Who doesn’t love the comforting rays of the sun? Although they are a pleasant source of warmth, well-being and vitamin D, we should not overlook the harmful effects that can be brought through the depleted ozone layer. Exposure to sun rays is not without consequences, and too much exposure to them can have immediate and long-term adverse health effects.

Different types of solar radiation

The sun’s rays differ from each other in their wavelengths and the amount of energy they carry. The sun’s rays are mainly composed of five different types of radiation, but today we will focus on ultraviolet (UV-A and UV-B) and infrared radiation:


UV-A, which has a relatively long wavelength, accounts for almost 95% of the UV that reaches the surface of the planet. It penetrates the dermis by 40% and is responsible for the immediate tanning effect. In addition, it also promotes skin ageing and the appearance of wrinkles.

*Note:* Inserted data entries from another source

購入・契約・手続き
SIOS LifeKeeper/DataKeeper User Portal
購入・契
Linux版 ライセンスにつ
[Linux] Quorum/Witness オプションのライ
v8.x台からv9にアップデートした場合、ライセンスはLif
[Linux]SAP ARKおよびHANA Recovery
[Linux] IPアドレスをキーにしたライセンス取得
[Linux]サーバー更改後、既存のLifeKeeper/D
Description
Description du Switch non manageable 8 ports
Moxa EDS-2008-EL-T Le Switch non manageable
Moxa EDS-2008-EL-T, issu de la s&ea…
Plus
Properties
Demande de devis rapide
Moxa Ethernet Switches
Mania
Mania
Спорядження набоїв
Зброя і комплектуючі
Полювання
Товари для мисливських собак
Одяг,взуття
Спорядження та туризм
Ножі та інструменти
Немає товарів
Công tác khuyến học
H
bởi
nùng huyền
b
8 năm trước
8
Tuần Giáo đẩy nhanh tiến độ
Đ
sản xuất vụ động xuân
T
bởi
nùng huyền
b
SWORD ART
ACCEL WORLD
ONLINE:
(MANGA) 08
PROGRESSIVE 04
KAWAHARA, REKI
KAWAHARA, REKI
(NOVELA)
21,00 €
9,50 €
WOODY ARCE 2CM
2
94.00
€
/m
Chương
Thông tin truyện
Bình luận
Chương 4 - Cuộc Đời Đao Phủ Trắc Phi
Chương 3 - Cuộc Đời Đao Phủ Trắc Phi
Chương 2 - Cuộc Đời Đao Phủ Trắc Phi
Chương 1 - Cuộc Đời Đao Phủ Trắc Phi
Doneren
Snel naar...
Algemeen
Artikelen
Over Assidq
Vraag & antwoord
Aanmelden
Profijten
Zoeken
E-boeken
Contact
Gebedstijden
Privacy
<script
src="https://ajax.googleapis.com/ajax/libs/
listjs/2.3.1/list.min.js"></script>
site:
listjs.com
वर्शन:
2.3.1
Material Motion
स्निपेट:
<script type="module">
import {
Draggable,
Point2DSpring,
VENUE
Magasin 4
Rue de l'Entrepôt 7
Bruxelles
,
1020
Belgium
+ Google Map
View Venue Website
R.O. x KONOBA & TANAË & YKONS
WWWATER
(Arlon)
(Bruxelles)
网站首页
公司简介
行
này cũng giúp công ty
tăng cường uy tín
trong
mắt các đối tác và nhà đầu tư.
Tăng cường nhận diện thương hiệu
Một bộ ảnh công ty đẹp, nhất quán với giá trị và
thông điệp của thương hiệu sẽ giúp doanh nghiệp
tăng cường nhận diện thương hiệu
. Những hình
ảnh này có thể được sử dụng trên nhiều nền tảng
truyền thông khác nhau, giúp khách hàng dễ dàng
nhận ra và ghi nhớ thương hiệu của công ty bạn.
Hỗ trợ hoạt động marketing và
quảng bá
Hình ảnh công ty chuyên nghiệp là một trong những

UV-B has a medium wavelength and is mainly filtered by the atmosphere, reaching only the most superficial layers of the skin. It is responsible for tanning, sunburn and delayed burns. In addition to these short-term effects, they accelerate skin ageing and the development of skin cancers. It should be noted that exposure to UV-B is necessary for the synthesis of vitamin D.

Infrared Infrared (IR) is a long-wave, low-intensity radiation that is not visible. They penetrate only into the hypodermis and are partly responsible for the heat we feel when we are exposed to the sun.

What can we do to limit the dangers of the sun?

The black pigment of the skin called melanin absorbs UV rays, helping to protect the skin. Some people’s skin naturally contains less melanin, which makes them more sensitive to UV light. There are therefore 6 distinct phototypes based on skin, eye and hair colour. The lighter the skin, the less immune it is.

The choice of sun protection is therefore essential to limit the dangers of UV rays. It will depend mainly on the skin’s phototype. The lighter the skin, hair and eyes, the higher the sun protection factor (SPF) should be. However, this does not mean that darker skin types should not protect themselves, as they are also susceptible to sunburn.

Other factors to consider :

  • Your solar capital: Acquired at birth, this is our capacity to resist and repair the skin to the damaging effects of the sun… note that the level drops after each exposure.
  • Danger increased by altitude:  Altitude considerably increases the amount of ultraviolet (UV) radiation received by the skin and eyes… think about this when you go hiking in the mountains.
  • Your lifestyle: you also need to choose the right sunscreen for your lifestyle. For example, choose a water and perspiration resistant sunscreen if you plan to do sports.
  • The time of year: UV-B rays are less important in winter, while UV-A rays remain just as intense… however, sun protection is always necessary.

The 2 types of filters in sun creams

Chemical Filter 

The organic molecules in chemical filter sunscreens interact “chemically” to absorb UV rays for you. Because they are more fluid and leave less “white” marks on the skin, they are often more pleasant to apply.

Mineral Filter 

Unlike a chemical filter sunscreen, a mineral filter sunscreen does not penetrate the skin. Instead, it simply deposits a layer on the skin that will reflect UV rays mechanically. Often containing zinc or titanium dioxide, these components allow UV rays to reflect off the cream rather than penetrate the skin. This is the type recommended for newborns up to the age of 3 years for better protection.

You should also know that there are sun creams that have a combination of both mineral and chemical filters. This is often the case with index 50+ protection. They offer optimal protection thanks to the combination of the two types of filters. Apply it 30 minutes before going out in the sun, then reapply every two hours and after each swim. Guaranteed effectiveness!

Avoid unnecessary risks

Even if your sunscreen is of the highest standard, it does not exempt you from taking a few “passive” measures when you go out in the sun. Here are the natural reflexes that will protect you as well as sunscreen, and which should be combined with it:

  • Expose yourself gradually to the sun, and stay in the shade as much as possible even on the beach, using umbrellas.
  • Limit exposure between noon and 4 p.m, when the sun is highest in the sky and its rays are particularly strong.
  • Cover your skin with protective clothing, including a hat and sunglasses, if possible.
  • After exposure, always rinse off the sunscreen and moisturise the skin.
  • Fill up on antioxidants and vitamins A and C. Opt for such foods as tomatoes, spinach, carrots or apricots.

Beware of some medicines that require special precautions, as they can cause skin reactions (allergies, sunburn, etc.) after exposure to the sun.